3 déc. 2018

La Tête de Mort dans l'Art Kota

Les migrations tribales modifient les pratiques culturelles. Il y a environ 300 ans des groupes Bantous sont poussés par leurs ennemis jusque dans la forêt tropicale. Les Kota s'installent ainsi dans la vallée de l'Ogooué, dans l'actuel Gabon. Pour honorer leurs morts, ils ont besoin de localiser les reliques enfouies. Leurs artistes conçoivent des piquets surmontés d'une figure.

Pendant près de 200 ans, ces figures de reliquaire répondent au même schéma général : le visage ovale centré dans un cadre à peu près circulaire est surmonté d'une large coiffe transverse en forme de croissant. Le piètement est un losange évidé symbolisant la fécondité. Un cou sépare ces deux parties.
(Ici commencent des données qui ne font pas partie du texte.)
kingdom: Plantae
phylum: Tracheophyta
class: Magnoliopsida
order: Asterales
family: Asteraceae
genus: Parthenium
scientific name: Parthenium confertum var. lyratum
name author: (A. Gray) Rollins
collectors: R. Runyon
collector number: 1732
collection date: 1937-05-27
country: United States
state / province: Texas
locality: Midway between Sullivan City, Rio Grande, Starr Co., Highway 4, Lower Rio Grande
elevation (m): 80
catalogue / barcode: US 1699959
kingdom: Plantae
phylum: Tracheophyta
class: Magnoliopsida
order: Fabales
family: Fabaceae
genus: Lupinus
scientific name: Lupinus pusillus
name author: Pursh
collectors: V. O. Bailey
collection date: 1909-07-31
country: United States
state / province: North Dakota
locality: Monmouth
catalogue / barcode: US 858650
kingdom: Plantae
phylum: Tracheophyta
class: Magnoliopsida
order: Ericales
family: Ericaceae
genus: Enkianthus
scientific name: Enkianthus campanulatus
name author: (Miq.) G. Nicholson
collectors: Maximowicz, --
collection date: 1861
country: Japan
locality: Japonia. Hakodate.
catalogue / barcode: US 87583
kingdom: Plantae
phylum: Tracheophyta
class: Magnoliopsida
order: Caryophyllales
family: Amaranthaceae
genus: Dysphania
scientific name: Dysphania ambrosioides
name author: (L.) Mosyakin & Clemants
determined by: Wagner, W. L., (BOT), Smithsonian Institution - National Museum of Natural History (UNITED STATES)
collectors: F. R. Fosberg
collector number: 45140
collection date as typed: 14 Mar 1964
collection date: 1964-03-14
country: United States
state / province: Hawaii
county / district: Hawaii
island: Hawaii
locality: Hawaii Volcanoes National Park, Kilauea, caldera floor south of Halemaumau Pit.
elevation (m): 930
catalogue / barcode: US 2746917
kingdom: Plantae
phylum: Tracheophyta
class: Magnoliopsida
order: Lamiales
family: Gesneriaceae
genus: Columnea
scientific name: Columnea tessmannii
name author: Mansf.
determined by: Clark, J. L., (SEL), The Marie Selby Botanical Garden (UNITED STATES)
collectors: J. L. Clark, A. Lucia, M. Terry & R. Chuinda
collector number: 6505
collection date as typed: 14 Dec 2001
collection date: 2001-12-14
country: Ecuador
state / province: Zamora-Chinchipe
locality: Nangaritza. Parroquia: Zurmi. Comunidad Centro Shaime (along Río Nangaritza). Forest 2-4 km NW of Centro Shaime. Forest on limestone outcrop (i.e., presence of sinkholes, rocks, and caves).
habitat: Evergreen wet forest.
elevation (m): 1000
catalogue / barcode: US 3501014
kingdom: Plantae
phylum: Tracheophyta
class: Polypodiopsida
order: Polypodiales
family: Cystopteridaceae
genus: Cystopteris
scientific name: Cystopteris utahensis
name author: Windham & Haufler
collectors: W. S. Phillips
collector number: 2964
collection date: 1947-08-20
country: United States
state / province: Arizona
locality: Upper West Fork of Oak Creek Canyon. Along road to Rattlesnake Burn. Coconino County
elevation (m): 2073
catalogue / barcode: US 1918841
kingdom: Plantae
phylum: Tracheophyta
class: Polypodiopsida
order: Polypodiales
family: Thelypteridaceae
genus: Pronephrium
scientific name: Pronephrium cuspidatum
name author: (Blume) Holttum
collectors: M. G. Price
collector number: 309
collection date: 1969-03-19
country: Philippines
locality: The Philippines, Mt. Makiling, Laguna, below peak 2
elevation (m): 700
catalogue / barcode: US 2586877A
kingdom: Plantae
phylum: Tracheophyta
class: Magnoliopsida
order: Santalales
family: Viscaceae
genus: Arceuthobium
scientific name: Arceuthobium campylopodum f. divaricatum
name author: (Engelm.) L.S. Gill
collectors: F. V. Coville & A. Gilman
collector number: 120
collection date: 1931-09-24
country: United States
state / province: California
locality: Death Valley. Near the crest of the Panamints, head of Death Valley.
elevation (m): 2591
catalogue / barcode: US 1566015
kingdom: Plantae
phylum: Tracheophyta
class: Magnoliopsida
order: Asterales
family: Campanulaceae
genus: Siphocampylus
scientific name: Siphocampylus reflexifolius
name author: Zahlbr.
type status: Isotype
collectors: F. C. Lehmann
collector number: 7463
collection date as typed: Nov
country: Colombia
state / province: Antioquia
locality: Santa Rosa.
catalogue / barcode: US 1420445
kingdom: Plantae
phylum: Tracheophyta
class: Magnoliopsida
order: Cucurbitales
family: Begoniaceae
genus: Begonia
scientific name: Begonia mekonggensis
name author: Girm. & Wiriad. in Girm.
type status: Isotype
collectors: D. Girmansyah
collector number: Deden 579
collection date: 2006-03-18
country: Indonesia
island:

Une dizaine de pièces d'exécution très soignée ont été réalisées par la même main, identifiée sous le nom de Maître de la Rivière Sébé, un affluent de l'Ogooué. Elles ont la caractéristique très innovante d'allier la convexité du front avec la concavité de la cavité oculaire et du menton d'une tête de mort. L'ornementation est embellie par des lamelles métalliques.

De Grunne considère que ce maître était actif vers 1750 à 1800 CE. Cette date apparaît si ancienne qu'il pourrait bien s'agir des prototypes de ce nouvel objet. Au fil des ans le dessin a varié, atteignant une simplification géométrique qui a considérablement influencé l'art moderne Européen. Le specimen Rubin a été vendu pour € 5,5M incluant premium par Christie's le 23 juin 2015.

Une figure de reliquaire de 54 cm de haut faisant partie du corpus du Maître de Sébé a été vendue pour $ 1,22M incluant premium par Sotheby's le 13 novembre 2017. Une autre de dimension similaire est estimée € 700K à vendre par Sotheby's à Paris le 12 décembre, lot 162.